====== TEXT PROVIDED ======

Randy Gardner (born ) is an American man from San Diego, California, who set the record for the longest amount of time a human has gone without sleep. In December 1963/January 1964, 17-year-old Gardner stayed awake for 11 days and 24 minutes (264.4 hours), breaking the previous record of 260 hours held by Tom Rounds.

Gardner's record attempt was attended by Stanford sleep researcher Dr. William C. Dement, while his health was monitored by Lt. Cmdr. John J. Ross.  A log was kept by two of Gardner's classmates from Point Loma High School, Bruce McAllister and Joe Marciano Jr. Accounts of Gardner's sleep-deprivation experience and medical response became widely known among the sleep research community.

Health effects
It has been claimed that Gardner's experiment demonstrated that extreme sleep deprivation has little effect, other than the mood changes associated with tiredness, primarily due to a report by researcher William Dement, who stated that on the tenth day of the experiment, Gardner had been, among other things, able to beat Dement at pinball. However, Lt. Cmdr. John J. Ross, who monitored his health, reported serious cognitive and behavioral changes. These included moodiness, problems with concentration and short term memory, paranoia, and hallucinations. On the eleventh day, when he was asked to subtract seven repeatedly, starting with 100, he stopped at 65. When asked why he had stopped, he replied that he had forgotten what he was doing.

====== DATA RECORDS ======

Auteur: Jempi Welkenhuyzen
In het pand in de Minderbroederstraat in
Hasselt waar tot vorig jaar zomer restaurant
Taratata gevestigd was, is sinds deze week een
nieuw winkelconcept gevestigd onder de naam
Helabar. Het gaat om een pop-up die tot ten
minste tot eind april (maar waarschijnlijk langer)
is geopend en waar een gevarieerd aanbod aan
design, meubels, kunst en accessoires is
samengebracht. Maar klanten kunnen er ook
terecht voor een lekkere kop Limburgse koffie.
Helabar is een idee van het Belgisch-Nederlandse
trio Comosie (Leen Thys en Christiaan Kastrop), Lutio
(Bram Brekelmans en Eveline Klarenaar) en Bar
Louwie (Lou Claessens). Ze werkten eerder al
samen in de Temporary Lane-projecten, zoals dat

======
====== DATA RECORDS ======

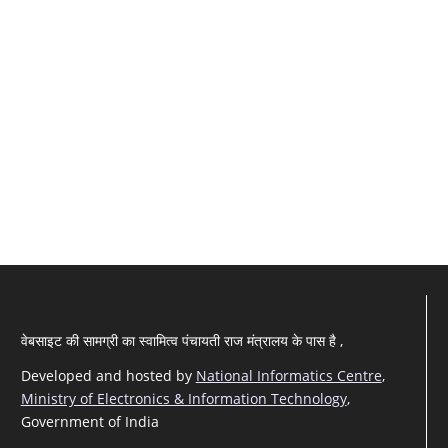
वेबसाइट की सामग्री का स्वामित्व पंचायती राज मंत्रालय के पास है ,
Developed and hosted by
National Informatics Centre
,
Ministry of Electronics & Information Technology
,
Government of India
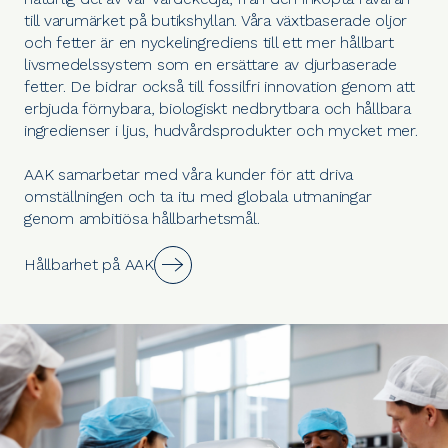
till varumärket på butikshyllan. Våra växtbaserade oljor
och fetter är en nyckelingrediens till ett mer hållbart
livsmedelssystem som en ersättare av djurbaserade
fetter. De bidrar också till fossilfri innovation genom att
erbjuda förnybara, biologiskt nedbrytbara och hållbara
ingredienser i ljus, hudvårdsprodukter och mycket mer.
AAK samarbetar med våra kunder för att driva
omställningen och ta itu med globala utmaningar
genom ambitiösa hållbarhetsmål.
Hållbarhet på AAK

======

## REQUIRED ACTION
Retype the stretch from "Randy Gardner (born" through "by Tom Rounds." in the text on Randy Gardner's sleep record. These items are separate material, apart from the text.

## ANSWER TO THIS PROBLEM
Randy Gardner (born ) is an American man from San Diego, California, who set the record for the longest amount of time a human has gone without sleep. In December 1963/January 1964, 17-year-old Gardner stayed awake for 11 days and 24 minutes (264.4 hours), breaking the previous record of 260 hours held by Tom Rounds.